** Things to do **
a: Please turn the paragraph of the slingshot post that begins "Bare aluminum is boring" into a short bulleted list that keeps its main facts.
b: Extend the slingshot post, picking up right after the point where it stops.

# FlatCat prototype



## Byudzai (Aug 31, 2013)

So after I made my girlfriend this figure 8, with Python forks:










I found myself envying the ruggedness and minimalism of the shooter. Trouble was, the fork width is so narrow that I can't get my anchor point high enough to still target over the side of the fork.

So, I've been toying with a new design for a flat aluminum slingshot. Much as I love and prefer the neutral hand position and extra hand contact of this design:


















It's obviously no-go for a flat design. So, the thumb has to go on the frame.

As I played with different figure 8 devices, I found my favorite was the full size figure 8, not the ones with a smaller or elliptical small hole, because it let me get the best purchase between the meat of the pinky side of my palm and my middle finger



















I copied the proportions to keep that anchor point, then toyed around with what to do with my 4th and 5th fingers. Definitely haven't solved that yet for my own hand, but the hole as-is works okay for now.

Bare aluminum is boring and slippery, but I wanted to get away from the rubber tube -- simple and effective tho it is -- so that I could bring some color to the design. The paracord wrap needs a lot of refining but I think the basic idea will suit my needs.


----------



## Bill Hays (Aug 9, 2010)

Saved data entries
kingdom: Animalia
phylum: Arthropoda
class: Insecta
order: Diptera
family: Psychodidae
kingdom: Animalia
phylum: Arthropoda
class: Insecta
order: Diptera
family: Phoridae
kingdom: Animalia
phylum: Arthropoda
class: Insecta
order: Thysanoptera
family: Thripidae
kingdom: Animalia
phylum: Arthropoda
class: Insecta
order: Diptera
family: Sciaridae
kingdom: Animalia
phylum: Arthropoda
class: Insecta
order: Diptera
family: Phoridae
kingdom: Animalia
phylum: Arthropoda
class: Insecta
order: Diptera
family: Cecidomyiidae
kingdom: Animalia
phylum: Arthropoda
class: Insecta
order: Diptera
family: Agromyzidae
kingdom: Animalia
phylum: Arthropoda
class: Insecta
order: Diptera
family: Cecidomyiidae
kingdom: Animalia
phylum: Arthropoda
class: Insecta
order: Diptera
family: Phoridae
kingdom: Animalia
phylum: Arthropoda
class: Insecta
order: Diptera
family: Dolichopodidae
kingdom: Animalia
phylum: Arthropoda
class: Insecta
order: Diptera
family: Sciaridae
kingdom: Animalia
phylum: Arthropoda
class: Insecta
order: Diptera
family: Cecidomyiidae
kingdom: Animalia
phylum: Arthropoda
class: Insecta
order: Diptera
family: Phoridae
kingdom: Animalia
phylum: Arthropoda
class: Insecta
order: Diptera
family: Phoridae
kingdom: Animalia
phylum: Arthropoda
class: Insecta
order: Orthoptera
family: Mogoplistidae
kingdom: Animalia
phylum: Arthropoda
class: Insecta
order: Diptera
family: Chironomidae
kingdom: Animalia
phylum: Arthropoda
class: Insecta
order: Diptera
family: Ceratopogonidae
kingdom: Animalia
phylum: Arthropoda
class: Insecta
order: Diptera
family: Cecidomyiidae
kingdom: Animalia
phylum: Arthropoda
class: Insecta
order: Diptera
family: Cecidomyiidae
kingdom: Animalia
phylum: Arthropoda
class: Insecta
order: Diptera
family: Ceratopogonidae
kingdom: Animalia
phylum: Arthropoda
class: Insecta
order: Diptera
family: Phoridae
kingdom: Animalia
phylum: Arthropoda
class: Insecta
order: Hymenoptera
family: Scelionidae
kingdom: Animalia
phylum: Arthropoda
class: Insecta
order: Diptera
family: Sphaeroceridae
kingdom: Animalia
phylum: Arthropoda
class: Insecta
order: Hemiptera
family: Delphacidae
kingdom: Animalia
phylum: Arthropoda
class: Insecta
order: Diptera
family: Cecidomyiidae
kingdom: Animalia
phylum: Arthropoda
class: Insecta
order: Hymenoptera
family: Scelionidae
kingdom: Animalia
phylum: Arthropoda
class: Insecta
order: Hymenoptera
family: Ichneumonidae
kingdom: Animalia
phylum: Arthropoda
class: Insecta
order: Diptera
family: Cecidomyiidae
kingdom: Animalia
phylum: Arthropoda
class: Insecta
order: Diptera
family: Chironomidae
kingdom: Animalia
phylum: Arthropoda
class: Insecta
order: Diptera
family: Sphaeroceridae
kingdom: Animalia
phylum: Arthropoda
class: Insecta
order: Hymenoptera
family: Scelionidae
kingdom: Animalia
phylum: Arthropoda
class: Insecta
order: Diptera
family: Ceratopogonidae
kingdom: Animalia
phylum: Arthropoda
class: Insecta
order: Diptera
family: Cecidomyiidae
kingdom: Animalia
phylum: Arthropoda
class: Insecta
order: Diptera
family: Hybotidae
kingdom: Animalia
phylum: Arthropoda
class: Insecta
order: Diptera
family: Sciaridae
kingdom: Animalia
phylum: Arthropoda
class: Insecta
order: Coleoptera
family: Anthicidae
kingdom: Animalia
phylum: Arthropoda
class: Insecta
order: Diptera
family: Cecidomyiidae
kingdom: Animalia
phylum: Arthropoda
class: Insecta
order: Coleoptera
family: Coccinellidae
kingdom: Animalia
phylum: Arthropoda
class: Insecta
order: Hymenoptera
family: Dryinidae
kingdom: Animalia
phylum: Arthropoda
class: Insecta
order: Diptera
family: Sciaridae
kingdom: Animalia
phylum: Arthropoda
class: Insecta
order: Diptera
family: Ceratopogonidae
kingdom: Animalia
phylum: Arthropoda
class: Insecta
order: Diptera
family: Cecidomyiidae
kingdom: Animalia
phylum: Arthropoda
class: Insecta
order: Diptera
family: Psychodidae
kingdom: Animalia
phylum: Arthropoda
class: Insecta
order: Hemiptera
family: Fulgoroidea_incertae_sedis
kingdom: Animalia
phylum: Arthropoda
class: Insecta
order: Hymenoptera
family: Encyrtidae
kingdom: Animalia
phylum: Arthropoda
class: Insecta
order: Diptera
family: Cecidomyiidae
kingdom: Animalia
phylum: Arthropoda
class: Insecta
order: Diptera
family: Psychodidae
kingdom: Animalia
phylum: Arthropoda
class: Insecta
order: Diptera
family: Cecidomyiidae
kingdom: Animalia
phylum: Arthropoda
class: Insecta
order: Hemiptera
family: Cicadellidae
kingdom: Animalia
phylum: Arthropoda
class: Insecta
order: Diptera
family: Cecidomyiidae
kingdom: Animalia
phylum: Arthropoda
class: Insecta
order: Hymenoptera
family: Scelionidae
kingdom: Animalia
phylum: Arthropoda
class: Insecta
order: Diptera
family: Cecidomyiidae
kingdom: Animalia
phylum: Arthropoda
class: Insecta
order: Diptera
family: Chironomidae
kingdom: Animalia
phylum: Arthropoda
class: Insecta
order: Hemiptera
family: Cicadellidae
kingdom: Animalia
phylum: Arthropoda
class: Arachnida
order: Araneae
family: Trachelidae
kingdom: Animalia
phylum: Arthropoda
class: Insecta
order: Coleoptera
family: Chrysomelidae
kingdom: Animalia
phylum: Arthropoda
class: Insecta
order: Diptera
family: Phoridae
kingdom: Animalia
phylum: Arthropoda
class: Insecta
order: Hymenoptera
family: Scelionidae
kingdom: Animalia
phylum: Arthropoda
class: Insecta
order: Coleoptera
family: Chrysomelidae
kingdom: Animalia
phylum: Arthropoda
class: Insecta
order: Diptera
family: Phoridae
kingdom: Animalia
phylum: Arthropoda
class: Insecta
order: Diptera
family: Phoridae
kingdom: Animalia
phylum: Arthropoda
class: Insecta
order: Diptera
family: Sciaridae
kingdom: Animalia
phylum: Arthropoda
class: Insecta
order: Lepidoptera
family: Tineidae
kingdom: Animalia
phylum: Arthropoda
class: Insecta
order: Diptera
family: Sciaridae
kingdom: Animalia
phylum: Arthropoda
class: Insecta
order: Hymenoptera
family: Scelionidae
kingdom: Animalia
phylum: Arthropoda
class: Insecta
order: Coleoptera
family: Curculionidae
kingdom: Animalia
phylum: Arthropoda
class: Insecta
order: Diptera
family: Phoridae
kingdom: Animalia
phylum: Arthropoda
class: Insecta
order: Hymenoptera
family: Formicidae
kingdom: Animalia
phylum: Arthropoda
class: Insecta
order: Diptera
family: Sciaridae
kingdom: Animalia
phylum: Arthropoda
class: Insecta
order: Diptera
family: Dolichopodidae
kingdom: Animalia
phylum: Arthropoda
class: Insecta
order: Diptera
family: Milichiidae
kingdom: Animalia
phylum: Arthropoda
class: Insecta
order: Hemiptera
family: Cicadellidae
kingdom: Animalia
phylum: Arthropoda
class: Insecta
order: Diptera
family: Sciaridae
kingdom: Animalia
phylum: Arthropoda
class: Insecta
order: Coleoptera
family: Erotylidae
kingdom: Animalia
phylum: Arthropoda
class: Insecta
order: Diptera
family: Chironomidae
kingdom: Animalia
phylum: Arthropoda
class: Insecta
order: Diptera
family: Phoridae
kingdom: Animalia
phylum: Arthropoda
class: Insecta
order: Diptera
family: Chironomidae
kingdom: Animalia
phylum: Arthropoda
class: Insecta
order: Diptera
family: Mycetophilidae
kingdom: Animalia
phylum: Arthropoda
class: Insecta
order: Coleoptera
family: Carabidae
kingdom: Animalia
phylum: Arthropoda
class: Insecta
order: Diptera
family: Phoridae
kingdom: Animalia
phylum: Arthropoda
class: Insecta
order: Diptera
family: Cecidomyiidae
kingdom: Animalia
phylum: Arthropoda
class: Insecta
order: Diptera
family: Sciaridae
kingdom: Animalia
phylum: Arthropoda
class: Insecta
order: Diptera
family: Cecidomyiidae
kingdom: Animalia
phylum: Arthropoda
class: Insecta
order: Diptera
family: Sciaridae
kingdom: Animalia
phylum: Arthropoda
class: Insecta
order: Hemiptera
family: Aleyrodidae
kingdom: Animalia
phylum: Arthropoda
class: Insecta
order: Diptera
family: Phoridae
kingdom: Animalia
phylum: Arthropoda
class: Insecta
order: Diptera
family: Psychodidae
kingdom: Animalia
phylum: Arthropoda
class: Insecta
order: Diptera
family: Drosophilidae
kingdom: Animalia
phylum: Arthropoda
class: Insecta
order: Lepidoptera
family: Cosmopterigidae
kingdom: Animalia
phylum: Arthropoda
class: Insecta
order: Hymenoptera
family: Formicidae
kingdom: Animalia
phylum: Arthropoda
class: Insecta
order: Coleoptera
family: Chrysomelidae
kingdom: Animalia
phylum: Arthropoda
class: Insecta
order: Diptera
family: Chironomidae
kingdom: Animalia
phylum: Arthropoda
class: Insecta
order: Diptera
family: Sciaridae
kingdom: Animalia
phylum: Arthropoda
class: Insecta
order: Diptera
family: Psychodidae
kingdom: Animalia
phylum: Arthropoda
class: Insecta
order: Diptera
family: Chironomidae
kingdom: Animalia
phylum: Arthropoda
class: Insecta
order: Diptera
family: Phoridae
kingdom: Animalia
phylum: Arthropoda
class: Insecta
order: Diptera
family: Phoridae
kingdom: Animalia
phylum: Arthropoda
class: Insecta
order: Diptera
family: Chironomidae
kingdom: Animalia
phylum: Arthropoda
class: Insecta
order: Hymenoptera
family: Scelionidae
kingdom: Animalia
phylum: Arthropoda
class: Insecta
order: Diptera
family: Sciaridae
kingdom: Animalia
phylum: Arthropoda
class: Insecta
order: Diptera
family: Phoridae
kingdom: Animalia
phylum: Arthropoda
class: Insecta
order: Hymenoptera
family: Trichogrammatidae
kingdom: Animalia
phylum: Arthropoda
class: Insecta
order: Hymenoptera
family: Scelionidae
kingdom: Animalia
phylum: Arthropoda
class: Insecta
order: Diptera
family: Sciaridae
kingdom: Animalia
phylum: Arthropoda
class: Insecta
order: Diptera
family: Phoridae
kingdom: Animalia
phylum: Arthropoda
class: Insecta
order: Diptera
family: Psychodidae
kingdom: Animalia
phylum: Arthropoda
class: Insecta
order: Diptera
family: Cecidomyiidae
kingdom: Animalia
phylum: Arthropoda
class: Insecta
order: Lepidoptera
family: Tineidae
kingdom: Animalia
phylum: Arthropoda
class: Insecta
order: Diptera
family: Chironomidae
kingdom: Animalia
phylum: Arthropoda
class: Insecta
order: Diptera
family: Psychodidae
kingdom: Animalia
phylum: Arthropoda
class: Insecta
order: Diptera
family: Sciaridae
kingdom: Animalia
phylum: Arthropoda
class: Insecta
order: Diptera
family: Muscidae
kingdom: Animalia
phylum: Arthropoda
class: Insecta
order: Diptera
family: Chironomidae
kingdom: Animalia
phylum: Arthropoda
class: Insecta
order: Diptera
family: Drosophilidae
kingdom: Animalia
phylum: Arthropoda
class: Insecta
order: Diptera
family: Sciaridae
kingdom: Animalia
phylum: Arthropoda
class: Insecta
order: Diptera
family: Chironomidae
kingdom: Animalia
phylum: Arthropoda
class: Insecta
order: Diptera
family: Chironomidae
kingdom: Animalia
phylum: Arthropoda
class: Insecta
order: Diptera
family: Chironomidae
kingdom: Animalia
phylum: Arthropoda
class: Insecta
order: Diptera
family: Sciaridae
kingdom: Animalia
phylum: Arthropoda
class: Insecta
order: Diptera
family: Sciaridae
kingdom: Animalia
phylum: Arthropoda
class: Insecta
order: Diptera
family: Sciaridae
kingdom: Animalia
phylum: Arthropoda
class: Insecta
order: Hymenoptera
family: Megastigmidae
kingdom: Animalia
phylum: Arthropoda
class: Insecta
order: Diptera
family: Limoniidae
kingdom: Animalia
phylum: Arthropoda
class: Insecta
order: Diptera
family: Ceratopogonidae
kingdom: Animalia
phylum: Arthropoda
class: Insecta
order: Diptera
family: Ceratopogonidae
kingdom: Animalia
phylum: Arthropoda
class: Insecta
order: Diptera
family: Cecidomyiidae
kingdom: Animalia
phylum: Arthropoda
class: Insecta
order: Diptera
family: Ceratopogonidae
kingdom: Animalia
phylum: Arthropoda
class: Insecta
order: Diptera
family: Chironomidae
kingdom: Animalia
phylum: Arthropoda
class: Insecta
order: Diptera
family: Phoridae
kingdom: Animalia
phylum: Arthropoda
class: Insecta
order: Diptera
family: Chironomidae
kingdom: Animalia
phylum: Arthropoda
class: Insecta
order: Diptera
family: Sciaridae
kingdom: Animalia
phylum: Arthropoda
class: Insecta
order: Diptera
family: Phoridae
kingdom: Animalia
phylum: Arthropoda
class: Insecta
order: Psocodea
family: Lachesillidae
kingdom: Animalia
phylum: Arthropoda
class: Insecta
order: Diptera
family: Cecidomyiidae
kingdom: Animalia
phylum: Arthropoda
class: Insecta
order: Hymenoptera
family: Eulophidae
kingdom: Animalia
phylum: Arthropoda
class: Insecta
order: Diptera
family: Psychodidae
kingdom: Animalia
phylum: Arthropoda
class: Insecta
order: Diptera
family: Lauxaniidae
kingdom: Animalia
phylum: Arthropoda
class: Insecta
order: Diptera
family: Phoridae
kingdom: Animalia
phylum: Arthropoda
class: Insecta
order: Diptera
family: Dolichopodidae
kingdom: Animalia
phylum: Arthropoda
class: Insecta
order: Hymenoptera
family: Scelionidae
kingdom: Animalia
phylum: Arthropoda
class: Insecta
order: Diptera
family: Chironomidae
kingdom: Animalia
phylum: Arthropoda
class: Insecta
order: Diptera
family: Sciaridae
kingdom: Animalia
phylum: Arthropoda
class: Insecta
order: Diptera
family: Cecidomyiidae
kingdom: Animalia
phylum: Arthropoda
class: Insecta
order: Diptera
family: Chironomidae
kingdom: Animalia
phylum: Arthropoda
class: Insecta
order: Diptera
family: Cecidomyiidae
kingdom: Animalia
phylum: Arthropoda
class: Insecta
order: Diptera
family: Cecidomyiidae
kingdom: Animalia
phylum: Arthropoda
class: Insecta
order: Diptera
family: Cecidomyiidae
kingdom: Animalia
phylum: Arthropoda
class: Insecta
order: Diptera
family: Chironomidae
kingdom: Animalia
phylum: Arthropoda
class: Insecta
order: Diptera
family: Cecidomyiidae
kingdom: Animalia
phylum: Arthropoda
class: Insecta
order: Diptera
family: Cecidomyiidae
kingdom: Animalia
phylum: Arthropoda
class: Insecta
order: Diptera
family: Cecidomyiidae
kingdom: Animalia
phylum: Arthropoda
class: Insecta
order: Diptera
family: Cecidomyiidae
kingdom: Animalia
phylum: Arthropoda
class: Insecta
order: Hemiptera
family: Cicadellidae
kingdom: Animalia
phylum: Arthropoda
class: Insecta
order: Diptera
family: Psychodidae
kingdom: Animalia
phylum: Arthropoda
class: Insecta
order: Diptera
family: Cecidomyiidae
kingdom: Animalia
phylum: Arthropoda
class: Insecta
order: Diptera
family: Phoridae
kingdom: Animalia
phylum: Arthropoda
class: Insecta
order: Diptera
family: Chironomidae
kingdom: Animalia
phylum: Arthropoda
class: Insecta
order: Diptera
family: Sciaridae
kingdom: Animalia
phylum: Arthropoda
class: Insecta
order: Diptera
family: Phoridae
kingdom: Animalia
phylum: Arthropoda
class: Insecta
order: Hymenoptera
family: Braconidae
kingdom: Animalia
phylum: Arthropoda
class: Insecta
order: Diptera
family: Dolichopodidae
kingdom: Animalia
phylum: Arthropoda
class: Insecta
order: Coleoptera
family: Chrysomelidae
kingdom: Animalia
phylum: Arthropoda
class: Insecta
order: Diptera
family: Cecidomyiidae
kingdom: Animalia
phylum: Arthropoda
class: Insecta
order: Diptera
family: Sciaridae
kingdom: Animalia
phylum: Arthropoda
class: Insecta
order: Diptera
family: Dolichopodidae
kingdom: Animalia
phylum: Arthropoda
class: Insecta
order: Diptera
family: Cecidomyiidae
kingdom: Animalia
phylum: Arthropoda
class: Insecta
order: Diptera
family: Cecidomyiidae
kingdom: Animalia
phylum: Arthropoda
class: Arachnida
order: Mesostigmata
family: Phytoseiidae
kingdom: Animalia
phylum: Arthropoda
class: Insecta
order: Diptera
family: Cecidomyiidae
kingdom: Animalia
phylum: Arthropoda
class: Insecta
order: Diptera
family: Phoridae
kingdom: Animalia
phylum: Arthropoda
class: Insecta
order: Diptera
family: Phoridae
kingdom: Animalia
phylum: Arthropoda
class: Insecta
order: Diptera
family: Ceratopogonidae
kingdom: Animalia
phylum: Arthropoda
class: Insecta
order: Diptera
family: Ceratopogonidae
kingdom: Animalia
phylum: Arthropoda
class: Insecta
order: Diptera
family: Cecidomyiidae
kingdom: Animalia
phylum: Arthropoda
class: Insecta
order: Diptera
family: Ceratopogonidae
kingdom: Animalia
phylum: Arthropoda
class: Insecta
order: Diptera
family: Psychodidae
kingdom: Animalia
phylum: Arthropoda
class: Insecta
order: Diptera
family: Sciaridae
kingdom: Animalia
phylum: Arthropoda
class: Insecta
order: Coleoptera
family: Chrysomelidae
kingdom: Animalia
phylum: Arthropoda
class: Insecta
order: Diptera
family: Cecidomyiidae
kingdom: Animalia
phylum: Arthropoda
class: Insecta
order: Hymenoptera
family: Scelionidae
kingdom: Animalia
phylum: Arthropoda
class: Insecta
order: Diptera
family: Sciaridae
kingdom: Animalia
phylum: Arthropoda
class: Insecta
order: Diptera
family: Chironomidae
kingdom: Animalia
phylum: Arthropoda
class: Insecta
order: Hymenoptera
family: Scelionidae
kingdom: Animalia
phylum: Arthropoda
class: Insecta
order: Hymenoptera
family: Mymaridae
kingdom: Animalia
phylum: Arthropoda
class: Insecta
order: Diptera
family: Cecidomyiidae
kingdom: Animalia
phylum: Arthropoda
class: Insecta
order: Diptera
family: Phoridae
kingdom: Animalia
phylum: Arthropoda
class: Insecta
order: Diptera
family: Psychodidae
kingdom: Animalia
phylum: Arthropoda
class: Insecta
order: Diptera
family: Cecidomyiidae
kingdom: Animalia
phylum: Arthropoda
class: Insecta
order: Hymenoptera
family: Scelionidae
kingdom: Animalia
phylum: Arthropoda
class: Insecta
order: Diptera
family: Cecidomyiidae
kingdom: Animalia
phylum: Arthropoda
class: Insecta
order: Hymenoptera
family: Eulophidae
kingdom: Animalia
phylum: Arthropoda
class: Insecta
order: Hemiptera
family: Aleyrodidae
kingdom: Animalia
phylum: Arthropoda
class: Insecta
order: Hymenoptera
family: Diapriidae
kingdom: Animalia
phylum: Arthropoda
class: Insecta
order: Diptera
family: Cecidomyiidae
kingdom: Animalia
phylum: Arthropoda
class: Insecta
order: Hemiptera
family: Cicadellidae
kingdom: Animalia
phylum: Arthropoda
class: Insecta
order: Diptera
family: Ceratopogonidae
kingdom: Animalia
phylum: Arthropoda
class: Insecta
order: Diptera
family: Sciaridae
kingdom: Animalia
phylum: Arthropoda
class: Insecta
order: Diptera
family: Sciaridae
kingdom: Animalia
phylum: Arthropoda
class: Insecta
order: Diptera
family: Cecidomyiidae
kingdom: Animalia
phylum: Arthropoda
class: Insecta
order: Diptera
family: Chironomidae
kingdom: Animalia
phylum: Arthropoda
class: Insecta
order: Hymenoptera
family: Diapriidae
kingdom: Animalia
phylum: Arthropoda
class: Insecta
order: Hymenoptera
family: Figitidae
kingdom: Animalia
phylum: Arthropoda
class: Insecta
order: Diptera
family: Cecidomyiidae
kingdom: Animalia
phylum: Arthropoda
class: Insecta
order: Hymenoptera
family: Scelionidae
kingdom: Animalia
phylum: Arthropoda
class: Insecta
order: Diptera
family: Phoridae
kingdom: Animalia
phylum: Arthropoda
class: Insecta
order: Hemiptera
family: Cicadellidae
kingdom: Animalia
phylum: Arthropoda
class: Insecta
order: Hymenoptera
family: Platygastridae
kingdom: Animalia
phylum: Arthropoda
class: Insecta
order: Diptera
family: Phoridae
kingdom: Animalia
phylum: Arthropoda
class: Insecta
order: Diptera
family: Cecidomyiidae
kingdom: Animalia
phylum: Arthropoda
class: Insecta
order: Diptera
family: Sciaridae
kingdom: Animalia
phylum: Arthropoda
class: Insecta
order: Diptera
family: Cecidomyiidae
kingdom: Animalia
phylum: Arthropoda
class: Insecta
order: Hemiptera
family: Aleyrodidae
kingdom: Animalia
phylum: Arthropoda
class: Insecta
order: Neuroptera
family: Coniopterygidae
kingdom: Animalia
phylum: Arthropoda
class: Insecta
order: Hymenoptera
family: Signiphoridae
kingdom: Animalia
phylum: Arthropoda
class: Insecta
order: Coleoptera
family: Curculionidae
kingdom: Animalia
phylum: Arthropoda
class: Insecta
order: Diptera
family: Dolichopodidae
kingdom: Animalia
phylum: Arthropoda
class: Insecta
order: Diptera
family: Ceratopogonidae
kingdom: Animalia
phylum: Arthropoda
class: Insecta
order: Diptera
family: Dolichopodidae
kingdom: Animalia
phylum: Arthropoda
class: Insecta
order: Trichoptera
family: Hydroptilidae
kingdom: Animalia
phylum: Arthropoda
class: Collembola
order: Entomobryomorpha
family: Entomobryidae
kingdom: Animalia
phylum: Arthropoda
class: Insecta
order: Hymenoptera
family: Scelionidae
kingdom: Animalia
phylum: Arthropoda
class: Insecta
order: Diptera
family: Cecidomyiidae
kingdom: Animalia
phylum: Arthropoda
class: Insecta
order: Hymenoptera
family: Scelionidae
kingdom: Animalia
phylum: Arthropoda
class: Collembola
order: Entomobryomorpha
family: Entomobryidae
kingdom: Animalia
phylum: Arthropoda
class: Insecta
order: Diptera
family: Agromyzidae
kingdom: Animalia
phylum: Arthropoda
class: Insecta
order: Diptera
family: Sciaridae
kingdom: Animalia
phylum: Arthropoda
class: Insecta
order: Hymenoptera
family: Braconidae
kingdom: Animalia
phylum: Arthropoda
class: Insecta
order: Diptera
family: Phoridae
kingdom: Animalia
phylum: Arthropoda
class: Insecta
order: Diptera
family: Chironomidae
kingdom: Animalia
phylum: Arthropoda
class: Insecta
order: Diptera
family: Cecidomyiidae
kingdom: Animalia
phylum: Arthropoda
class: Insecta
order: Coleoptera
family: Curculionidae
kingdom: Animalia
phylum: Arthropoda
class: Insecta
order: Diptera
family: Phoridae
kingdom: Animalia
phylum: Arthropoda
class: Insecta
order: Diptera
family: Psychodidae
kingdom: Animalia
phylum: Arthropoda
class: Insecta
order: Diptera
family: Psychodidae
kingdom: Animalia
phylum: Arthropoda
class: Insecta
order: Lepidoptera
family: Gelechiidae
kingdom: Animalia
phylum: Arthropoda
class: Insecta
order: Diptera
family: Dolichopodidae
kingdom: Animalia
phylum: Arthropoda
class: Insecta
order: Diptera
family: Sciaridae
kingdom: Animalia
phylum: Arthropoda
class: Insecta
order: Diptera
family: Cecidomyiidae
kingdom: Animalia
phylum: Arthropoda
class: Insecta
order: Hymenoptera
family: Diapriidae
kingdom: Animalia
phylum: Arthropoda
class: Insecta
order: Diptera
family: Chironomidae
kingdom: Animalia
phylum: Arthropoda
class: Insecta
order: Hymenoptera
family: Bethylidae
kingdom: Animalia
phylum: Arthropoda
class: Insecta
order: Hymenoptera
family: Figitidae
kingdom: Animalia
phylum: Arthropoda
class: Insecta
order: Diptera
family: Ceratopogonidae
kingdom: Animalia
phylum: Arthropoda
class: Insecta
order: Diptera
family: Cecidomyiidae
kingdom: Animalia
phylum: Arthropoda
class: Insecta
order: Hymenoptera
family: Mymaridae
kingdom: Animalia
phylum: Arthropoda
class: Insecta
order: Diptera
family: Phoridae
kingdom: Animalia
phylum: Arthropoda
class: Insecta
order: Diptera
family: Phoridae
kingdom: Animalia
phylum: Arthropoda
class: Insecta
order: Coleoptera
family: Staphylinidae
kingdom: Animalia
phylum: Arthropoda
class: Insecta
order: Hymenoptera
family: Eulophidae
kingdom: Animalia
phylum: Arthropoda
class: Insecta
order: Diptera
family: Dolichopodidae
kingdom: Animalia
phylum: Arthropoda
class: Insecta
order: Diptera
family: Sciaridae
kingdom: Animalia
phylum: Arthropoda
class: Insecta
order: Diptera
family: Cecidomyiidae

** Written answers **
a:
- Bare aluminum is dull and slippery.
- The rubber tube is simple and effective, but moving away from it lets color be added to the design.
- The paracord wrap still needs a lot of refining, though the basic idea should suit the writer's needs.

b:
Okay... I'll bite. Why are you cutting the tops off of the figure 8s? Especially since you're set up for shooting TTF... Seems like it would be more stable, less sharp edges to contend with and well just generally easier to make if you just left it intact..


----------



## bigron (Nov 29, 2012)

i love the new shooter as well as all of your other shooters too :thumbsup:


----------



## jazz (May 15, 2012)

I like the attachment on number 8, looks good, have to give it a try, thanks!

jazz


----------



## devils son in law (Sep 2, 2014)

Good question Mr Bill Hays!! I have a couple figure 8s and have always cut the lids off, and probably so it would look like a traditional catty. If one is shooting TTF is there really a need to cut it's head off?


----------



## JohnKrakatoa (Nov 28, 2013)

Probably to avoid more forkhits?

Btw, wasnt it viper attachment not python?  Did you change it?


----------



## Byudzai (Aug 31, 2013)

I asked this very question a while back and made an intact figure 8, but the tubes hooked around from the inside, and since the outside was left rounded they just slipped off center and it was an immediate failure.

That probably WOULD work with this design, where I have the tubes pointing out from the side, with a flattened surface where they come out.

I found that the extra length, even tho it seems negligible, was noticeable when I left the figure 8 whole. Added strength is appealing but probably unnecessary. Snag factor is real but minimal. You also can't slide rubber tubes onto the forks unless you chop them -- but if I use paracord that's moot.

The REAL issue for me, personally -- and the point of the FlatCat -- is the forks on a figure 8 are too narrow for me to aim over the side of the fork, Bill Hays style, without bringing my anchor point up too high for comfort.


----------



## Byudzai (Aug 31, 2013)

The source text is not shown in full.